Hi this is the first time I have ever heard of this site. I looked up work from home and this is what came up. I took it as a sign. There are several reasons. So this is my story. I just left an abusive relationship mostly emotional and verbal but a few times physical. We have a son that just turned 3 in July I moved out of state. He does not know yet but once he finds out he is going to file for divorce and custody. He always said if he ever won the lottery he would pay me to take him and just disappear. I told him he didn't have to pay me anything. If he didn't want to be with me we could go to court file for divorce and he could sign over his rights and I wouldn't go after him for support. Reason being is because although he is only 3 our son is very aggressive and already picking up his abusive ways, physically and verbally. He does not listen to me, any kind of punishment I give him does not phase him. Then after I punish him he comes up to me and swings screaming and yelling. He listened to my husband because he was afraid of him but I will never grab my son by his throat and slam him on the bed or couch, scream in his face then smack him across his face and then tell him to shut the f*** up when he starts to cry. Is it just me or is that abuse? Anyway, because then if I opened my mouth and said anything or tried to comfort my son then it was my turn. But if my son did something wrong to me he would laugh. So that would just encourage him to do it more.

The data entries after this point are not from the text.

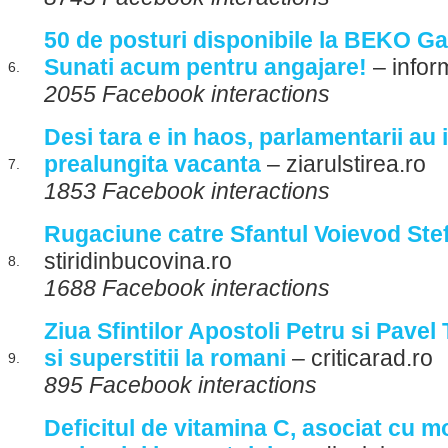
50 de posturi disponibile la BEKO Gae
Sunati acum pentru angajare!
– infor
6.
2055 Facebook interactions
Desi tara e in haos, parlamentarii au i
prealungita vacanta
– ziarulstirea.ro
7.
1853 Facebook interactions
Rugaciune catre Sfantul Voievod Ste
stiridinbucovina.ro
8.
1688 Facebook interactions
Ziua Sfintilor Apostoli Petru si Pavel T
si superstitii la romani
– criticarad.ro
9.
895 Facebook interactions
Deficitul de vitamina C, asociat cu mo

So anyway when I had him I had complications, but also because my husband didn't feel like sitting in the hospital made me leave after a day and a half with a c-section. Then I also had two more surgeries in the three months to follow which were out patient but he waited in the car and because the recovery from the second one took longer than an hour I got punished for that one. I was yelled at the whole way home and then pushed to the floor as soon as I walked through the door when we got home. I'm sorry I am rambling there is so much more but you get the idea. He told me if I ever left he would find me and kill me. Which is why he doesn't know where I am. But I have no way of proving anything because he knows better than to threaten me by text or by phone. He will never leave a mark on my son or I which is why he mainly sticks to the verbal and mental. I dont know what to do I have established residency by opening a bank account and making a doctors appointment for my son and I for the end of September.

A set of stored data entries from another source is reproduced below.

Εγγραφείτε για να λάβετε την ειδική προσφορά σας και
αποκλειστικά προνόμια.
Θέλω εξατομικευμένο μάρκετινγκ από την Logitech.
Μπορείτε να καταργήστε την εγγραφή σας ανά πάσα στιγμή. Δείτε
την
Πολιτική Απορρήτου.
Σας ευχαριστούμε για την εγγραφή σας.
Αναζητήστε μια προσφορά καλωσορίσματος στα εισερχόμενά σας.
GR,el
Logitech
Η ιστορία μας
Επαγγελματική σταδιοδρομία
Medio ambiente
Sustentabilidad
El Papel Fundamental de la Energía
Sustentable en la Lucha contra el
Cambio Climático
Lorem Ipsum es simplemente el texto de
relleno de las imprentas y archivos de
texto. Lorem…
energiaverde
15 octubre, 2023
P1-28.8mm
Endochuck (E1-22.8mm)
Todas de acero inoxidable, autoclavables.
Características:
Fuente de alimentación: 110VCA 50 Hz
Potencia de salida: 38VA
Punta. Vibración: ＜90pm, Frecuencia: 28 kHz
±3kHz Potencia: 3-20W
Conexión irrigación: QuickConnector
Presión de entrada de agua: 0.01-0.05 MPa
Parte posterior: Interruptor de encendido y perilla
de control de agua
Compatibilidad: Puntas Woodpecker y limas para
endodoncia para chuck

There is more part of my dilemma is that because of him I have lost my job, my car, my house, and I lost custody of my other two children. I have no money (especially not for a lawyer) but because of losing my house and car my credit score has been destroyed. So I am basically starting from scratch with what little possessions of ours I was able to escape with.

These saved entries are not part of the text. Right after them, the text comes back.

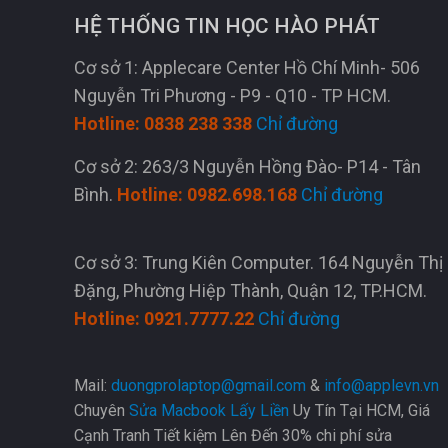
HỆ THỐNG TIN HỌC HÀO PHÁT
Cơ sở 1: Applecare Center Hồ Chí Minh- 506
Nguyễn Tri Phương - P9 - Q10 - TP HCM.
Hotline: 0838 238 338
Chỉ đường
Cơ sở 2: 263/3 Nguyễn Hồng Đào- P14 - Tân
Bình.
Hotline: 0982.698.168
Chỉ đường
Cơ sở 3: Trung Kiên Computer. 164 Nguyễn Thị
Đặng, Phường Hiệp Thành, Quận 12, TP.HCM.
Hotline: 0921.7777.22
Chỉ đường
Mail:
duongprolaptop@gmail.com
&
info@applevn.vn
Chuyên
Sửa Macbook Lấy Liền
Uy Tín Tại HCM, Giá
Cạnh Tranh Tiết kiệm Lên Đến 30% chi phí sửa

Now I have one thing in my favor as far as not being able to prove any abuse, after we lost our house we moved in with his father. Well his brother lives there and he is a drug addict and every police officer and judge in a 50+ mile radius knows him oh too well so it won't be hard proving this because he if files for custody it will be in that judicial system. Although once it starts in that system it stays in that system. So I am wondering should I tell him if he threatens me he is going to take me to court for custody what my plan is so he knows he will lose and not bother? Or should I let him and just let him lose because I dont know if he will lose all together, and my ultimate goal is to not take him for support because I want him to never have anything to do with him ever again. My son is barely 3 and he has already rubbed off too much on him. I can't even imagine what kind of person he would grow up to be with him as an influence and like I said he always put me down to my face so I already know what slanderous lies he will say about me once he gets older. I don't care what he says to me and about me but I care about what he does to my son and I'm sorry but bashing his mother any chance he gets can mess a child up. My mother never said one bad thing about my father EVER. I grew up and learned what kind of POS he was and because of that I have nothing but respect for her because after I found out what kind of person he was I asked what all he did to her and why she left him and she told me. Then confronted my dad about it and he admitted it and more she didn't even tell me all of it even when I asked. She is the most wonderful woman in the world and I only wish I could be half the woman she is. I am staying with her now and she does not have much money to help me, which is why I need a job quick and a stay at home job would be the best. Not one making phone calls because my son will not allow that (he doesn't leave me alone when I am on the phone). I have Internet access a tablet and an iPhone no printer I will take minimum wage as long as it is not limited to 8 hrs a day I do not take hand outs and have no problem working for my money. I don't have a car or baby sitter or the money to get either and my mother can not handle my son until I can break him of his ways (which could take a while). Please any and ALL help and advice and support. legal advice non monetary support is what I meant and non legal advice of course. Thank you very much.